Kimi Antonelli venceu o GP da Bélgica neste domingo, em Spa-Francorchamps, e fez o que a etapa anterior já sinalizava: esticou ainda mais a vantagem na liderança do Mundial de Fórmula 1. Depois da corrida, décima do calendário de 22 provas da temporada 2026, o italiano da Mercedes abriu 45 pontos sobre o segundo colocado do campeonato, Lewis Hamilton, com 12 rodadas ainda por disputar.
A vitória não veio fácil. Antonelli caiu para a segunda posição após um pit stop feito pouco antes de um Virtual Safety Car no meio da prova, cedendo a ponta a Charles Leclerc. A resposta veio na volta 34: usando a velocidade em reta da Mercedes e o modo de ultrapassagem liberado pela proximidade de menos de um segundo, o piloto colou no rastro do Ferrari ao longo da reta Kemmel e completou a manobra limpa pouco antes da curva de Les Combes, retomando a liderança que não largaria mais até a bandeirada.

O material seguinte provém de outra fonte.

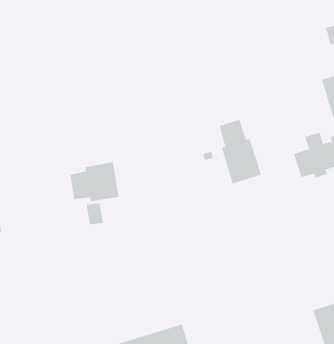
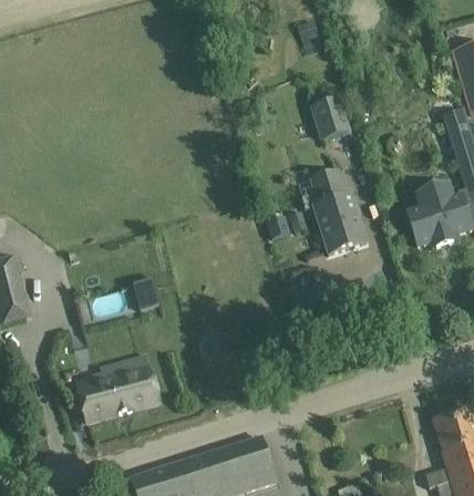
building: none -> [311,97,350,140]
building: [70,161,119,202] -> none
building: none -> [78,355,158,422]

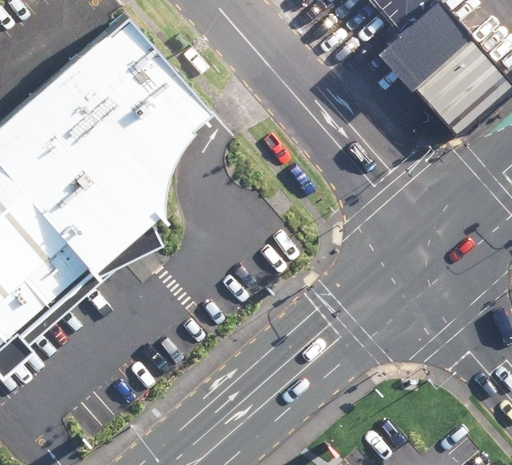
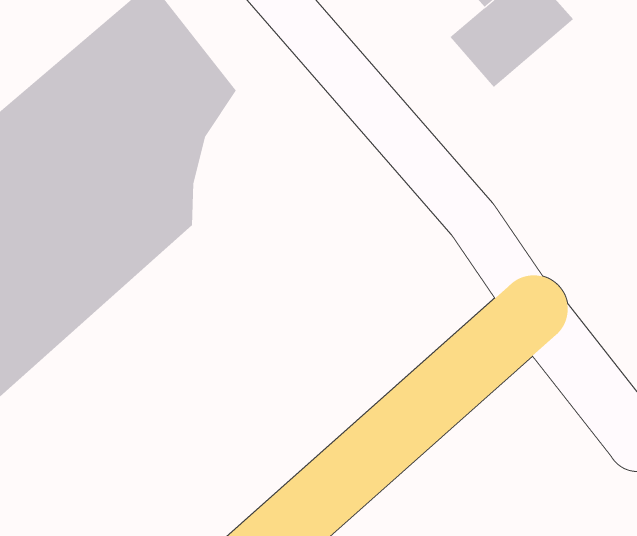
building: [407,40,506,138] -> none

Leclerc cruzou a linha de chegada em segundo, a 1s952 do vencedor, enquanto Max Verstappen fechou o pódio em terceiro, já a mais de 11 segundos. Hamilton foi o quarto colocado, à frente de Oscar Piastri em quinto. Mais atrás, Gabriel Bortoleto terminou em oitavo pela Audi, um resultado sólido para o brasileiro na pista belga. Foi a sexta vitória de Antonelli na temporada, em seu segundo ano na F1, um número que por si só já mostra o tamanho do domínio construído desde março.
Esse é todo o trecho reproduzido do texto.